WHAT THIS TASK INVOLVES: Can you edit these rows so that "ART Trade" becomes "ART Market" and nothing else changes?

SOURCE INFORMATION:
◇ ◇ ◇ ◇ ◇ ◇ ◇
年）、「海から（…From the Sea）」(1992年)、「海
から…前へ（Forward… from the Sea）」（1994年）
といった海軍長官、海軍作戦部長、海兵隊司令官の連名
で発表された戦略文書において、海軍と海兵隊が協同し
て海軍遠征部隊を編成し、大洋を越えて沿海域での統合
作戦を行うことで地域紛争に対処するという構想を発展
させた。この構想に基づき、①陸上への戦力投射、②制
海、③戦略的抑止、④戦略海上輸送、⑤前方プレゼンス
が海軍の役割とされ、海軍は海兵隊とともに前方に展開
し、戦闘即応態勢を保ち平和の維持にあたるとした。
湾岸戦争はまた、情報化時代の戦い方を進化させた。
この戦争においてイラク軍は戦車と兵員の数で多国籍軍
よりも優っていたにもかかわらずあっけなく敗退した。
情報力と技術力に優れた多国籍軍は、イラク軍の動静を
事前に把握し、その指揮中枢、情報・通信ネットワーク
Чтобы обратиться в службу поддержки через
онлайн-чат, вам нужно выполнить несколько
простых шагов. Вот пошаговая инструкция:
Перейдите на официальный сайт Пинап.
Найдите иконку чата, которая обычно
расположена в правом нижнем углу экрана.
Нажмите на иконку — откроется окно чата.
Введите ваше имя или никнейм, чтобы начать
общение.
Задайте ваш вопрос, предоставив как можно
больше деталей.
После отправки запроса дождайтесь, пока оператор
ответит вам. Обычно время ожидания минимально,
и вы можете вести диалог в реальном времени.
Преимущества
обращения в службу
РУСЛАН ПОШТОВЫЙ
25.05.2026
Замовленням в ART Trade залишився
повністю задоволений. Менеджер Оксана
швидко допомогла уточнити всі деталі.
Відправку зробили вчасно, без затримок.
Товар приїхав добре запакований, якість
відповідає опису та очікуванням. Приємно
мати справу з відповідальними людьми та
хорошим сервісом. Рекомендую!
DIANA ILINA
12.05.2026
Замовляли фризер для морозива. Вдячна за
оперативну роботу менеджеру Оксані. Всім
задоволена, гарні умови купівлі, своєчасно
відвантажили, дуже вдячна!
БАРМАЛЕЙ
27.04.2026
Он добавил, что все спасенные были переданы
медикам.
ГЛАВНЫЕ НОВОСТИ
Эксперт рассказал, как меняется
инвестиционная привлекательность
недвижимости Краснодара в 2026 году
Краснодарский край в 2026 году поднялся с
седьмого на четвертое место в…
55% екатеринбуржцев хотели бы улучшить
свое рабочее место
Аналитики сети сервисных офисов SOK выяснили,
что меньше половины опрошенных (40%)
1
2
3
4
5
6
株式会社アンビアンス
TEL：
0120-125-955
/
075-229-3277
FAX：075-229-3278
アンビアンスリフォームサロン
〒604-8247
◇ ◇ ◇ ◇ ◇ ◇ ◇
TASK OUTPUT:
年）、「海から（…From the Sea）」(1992年)、「海
から…前へ（Forward… from the Sea）」（1994年）
といった海軍長官、海軍作戦部長、海兵隊司令官の連名
で発表された戦略文書において、海軍と海兵隊が協同し
て海軍遠征部隊を編成し、大洋を越えて沿海域での統合
作戦を行うことで地域紛争に対処するという構想を発展
させた。この構想に基づき、①陸上への戦力投射、②制
海、③戦略的抑止、④戦略海上輸送、⑤前方プレゼンス
が海軍の役割とされ、海軍は海兵隊とともに前方に展開
し、戦闘即応態勢を保ち平和の維持にあたるとした。
湾岸戦争はまた、情報化時代の戦い方を進化させた。
この戦争においてイラク軍は戦車と兵員の数で多国籍軍
よりも優っていたにもかかわらずあっけなく敗退した。
情報力と技術力に優れた多国籍軍は、イラク軍の動静を
事前に把握し、その指揮中枢、情報・通信ネットワーク
Чтобы обратиться в службу поддержки через
онлайн-чат, вам нужно выполнить несколько
простых шагов. Вот пошаговая инструкция:
Перейдите на официальный сайт Пинап.
Найдите иконку чата, которая обычно
расположена в правом нижнем углу экрана.
Нажмите на иконку — откроется окно чата.
Введите ваше имя или никнейм, чтобы начать
общение.
Задайте ваш вопрос, предоставив как можно
больше деталей.
После отправки запроса дождайтесь, пока оператор
ответит вам. Обычно время ожидания минимально,
и вы можете вести диалог в реальном времени.
Преимущества
обращения в службу
РУСЛАН ПОШТОВЫЙ
25.05.2026
Замовленням в ART Market залишився
повністю задоволений. Менеджер Оксана
швидко допомогла уточнити всі деталі.
Відправку зробили вчасно, без затримок.
Товар приїхав добре запакований, якість
відповідає опису та очікуванням. Приємно
мати справу з відповідальними людьми та
хорошим сервісом. Рекомендую!
DIANA ILINA
12.05.2026
Замовляли фризер для морозива. Вдячна за
оперативну роботу менеджеру Оксані. Всім
задоволена, гарні умови купівлі, своєчасно
відвантажили, дуже вдячна!
БАРМАЛЕЙ
27.04.2026
Он добавил, что все спасенные были переданы
медикам.
ГЛАВНЫЕ НОВОСТИ
Эксперт рассказал, как меняется
инвестиционная привлекательность
недвижимости Краснодара в 2026 году
Краснодарский край в 2026 году поднялся с
седьмого на четвертое место в…
55% екатеринбуржцев хотели бы улучшить
свое рабочее место
Аналитики сети сервисных офисов SOK выяснили,
что меньше половины опрошенных (40%)
1
2
3
4
5
6
株式会社アンビアンス
TEL：
0120-125-955
/
075-229-3277
FAX：075-229-3278
アンビアンスリフォームサロン
〒604-8247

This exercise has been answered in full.